At the individual level, ZDK has produced demonstrably elite competitors across multiple disciplines. Kai Asakura, a ZDK black belt, has competed in the UFC flyweight division and held the Rizin Fighting Federation Bantamweight Championship. Kaela Banney, trained by ZDK veteran Rob McIntyre in Gladstone, is a two-time professional MMA champion in the XFC Atomweight division, holding black belts in both ZDK and BJC Muay Thai.

The Organisation Today: BJMA at Scale

The Bob Jones Martial Arts (BJMA) organisation today operates over 1,500 training centres across Australasia, New Zealand, Israel, Spain, and Mexico. Its curriculum encompasses Zen Do Kai freestyle martial arts, BJC Muay Thai, Brazilian Jiu-Jitsu, Escrima Kali, and BJC Krav Maga, among other disciplines. Grading at senior Dan levels requires demonstrated cross-disciplinary competence under physical duress — the examination format tests fighters, not just technicians.

The organisational reach is evident in Tasmania, where ZDK dojos operate in Cygnet, the Huon Valley, Ranelagh, Montrose, Lower Longley, Hobart, and surrounding areas. Regional instructors are kept connected to the evolving curriculum through an active seminar circuit featuring senior figures from the wider BJC network.

The organisation's civil and philanthropic profile has grown alongside its martial one. Between 1990 and 1996, Jones and colleague Dave Hedgcock worked with Victorian Police and the Hoteliers Association to draft what is described as the world's first formal crowd control legislation, shifting the industry's language and standards from "bouncers" to trained crowd control operatives. At the 40th anniversary celebration in August 2010 — attended by over 400 people at the Melbourne Sports and Aquatic Centre, drawing practitioners from every Australian state and New Zealand — proceeds were donated to the Royal Children's Hospital and the child-abuse prevention charity Childwise.

The Philosophy in Practice

Zen Do Kai's defining characteristic across fifty-five years has been its refusal to treat its own syllabus as settled. The system's name — "the best of everything in progression" — is both a description and an obligation. Each major technical evolution followed the same pattern: sustained exposure to a new discipline, rigorous testing of its components, and formal integration of what proved effective.

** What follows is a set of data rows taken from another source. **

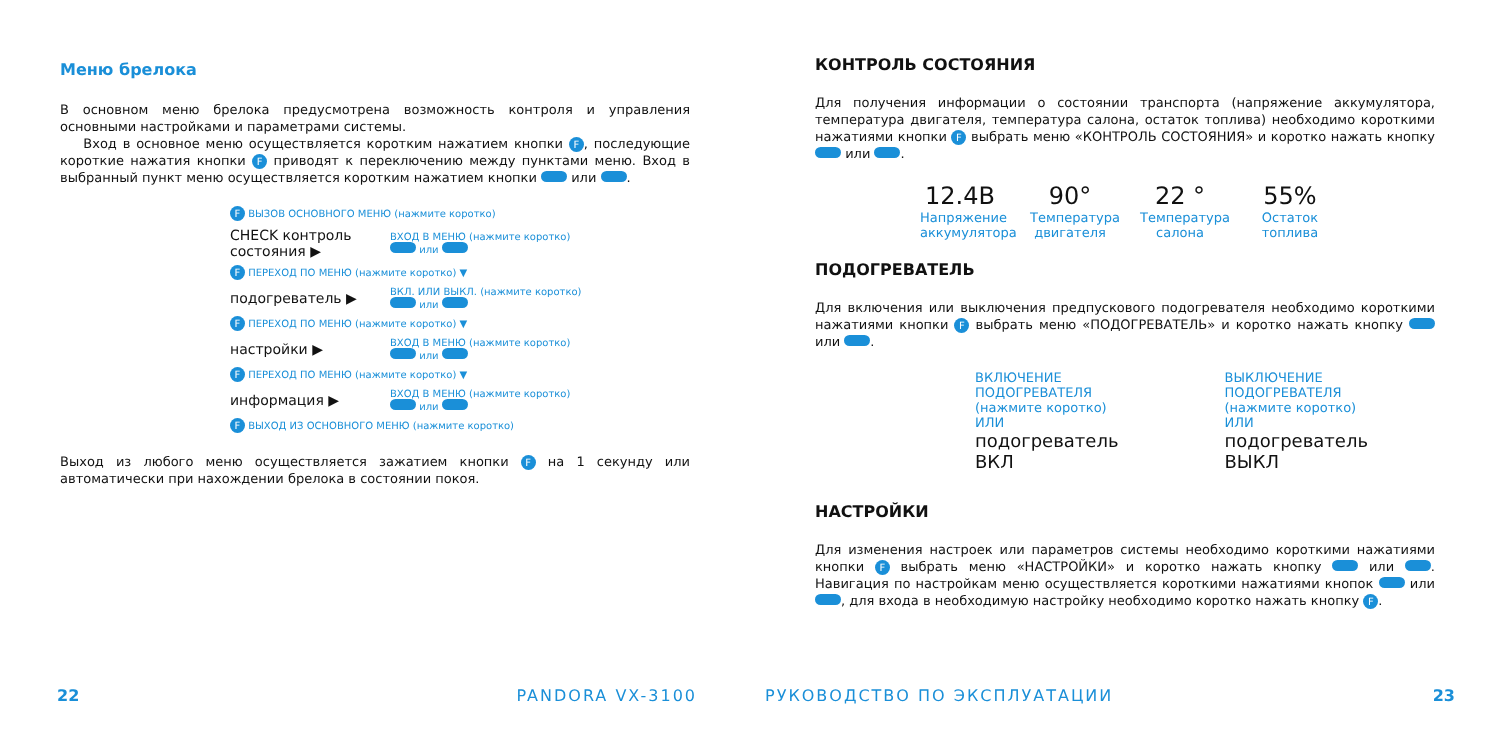Меню брелока
В основном меню брелока предусмотрена возможность контроля и управления основными настройками и параметрами системы.
Вход в основное меню осуществляется коротким нажатием кнопки F, последующие короткие нажатия кнопки F приводят к переключению между пунктами меню. Вход в выбранный пункт меню осуществляется коротким нажатием кнопки или .
F ВЫЗОВ ОСНОВНОГО МЕНЮ (нажмите коротко)
CHECK контроль состояния ▶ ВХОД В МЕНЮ (нажмите коротко)
или
F ПЕРЕХОД ПО МЕНЮ (нажмите коротко) ▼
подогреватель ▶ ВКЛ. ИЛИ ВЫКЛ. (нажмите коротко)
или
F ПЕРЕХОД ПО МЕНЮ (нажмите коротко) ▼
настройки ▶ ВХОД В МЕНЮ (нажмите коротко)
или
F ПЕРЕХОД ПО МЕНЮ (нажмите коротко) ▼
информация ▶ ВХОД В МЕНЮ (нажмите коротко)
или
F ВЫХОД ИЗ ОСНОВНОГО МЕНЮ (нажмите коротко)
Выход из любого меню осуществляется зажатием кнопки F на 1 секунду или автоматически при нахождении брелока в состоянии покоя.
22 PANDORA VX-3100
КОНТРОЛЬ СОСТОЯНИЯ
Для получения информации о состоянии транспорта (напряжение аккумулятора, температура двигателя, температура салона, остаток топлива) необходимо короткими нажатиями кнопки F выбрать меню «КОНТРОЛЬ СОСТОЯНИЯ» и коротко нажать кнопку или .
12.4В
Напряжение аккумулятора
90°
Температура двигателя
22 °
Температура салона
55%
Остаток топлива
ПОДОГРЕВАТЕЛЬ
Для включения или выключения предпускового подогревателя необходимо короткими нажатиями кнопки F выбрать меню «ПОДОГРЕВАТЕЛЬ» и коротко нажать кнопку или .
ВКЛЮЧЕНИЕ ПОДОГРЕВАТЕЛЯ
(нажмите коротко)
ИЛИ
подогреватель
ВКЛ
ВЫКЛЮЧЕНИЕ ПОДОГРЕВАТЕЛЯ
(нажмите коротко)
ИЛИ
подогреватель
ВЫКЛ
НАСТРОЙКИ
Для изменения настроек или параметров системы необходимо короткими нажатиями кнопки F выбрать меню «НАСТРОЙКИ» и коротко нажать кнопку или . Навигация по настройкам меню осуществляется короткими нажатиями кнопок или , для входа в необходимую настройку необходимо коротко нажать кнопку F.
РУКОВОДСТВО ПО ЭКСПЛУАТАЦИИ 23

This produced a distinctive kind of organisation. Unlike systems that derive authority from lineage or tradition, ZDK derives it from demonstrated efficacy. The question that drove every major curriculum decision — from the adoption of boxing mechanics in the 1970s, to Muay Thai in 1990, to BJJ in the 1990s, to Escrima Kali after 1996 — was the same: does this work? That question, asked seriously and answered honestly, is what the organisation was built on and what has sustained it.

A Note on the Historical Record

The account above draws primarily from BJMA's own published historical narratives, BJC institutional sources, ZDK syllabus documents, and contemporaneous martial arts media coverage. These sources are credible for the broad timeline, the key personnel, and the sequence of technical evolutions. Where the record runs thin — particularly in the internal organisational mechanics of the 1970s and 1980s, the precise circumstances of Richard Norton's early involvement, and the deliberative processes behind major curriculum decisions — this article does not speculate. The available record supports the main account. Finer details await researchers with access to BJMA's private archives.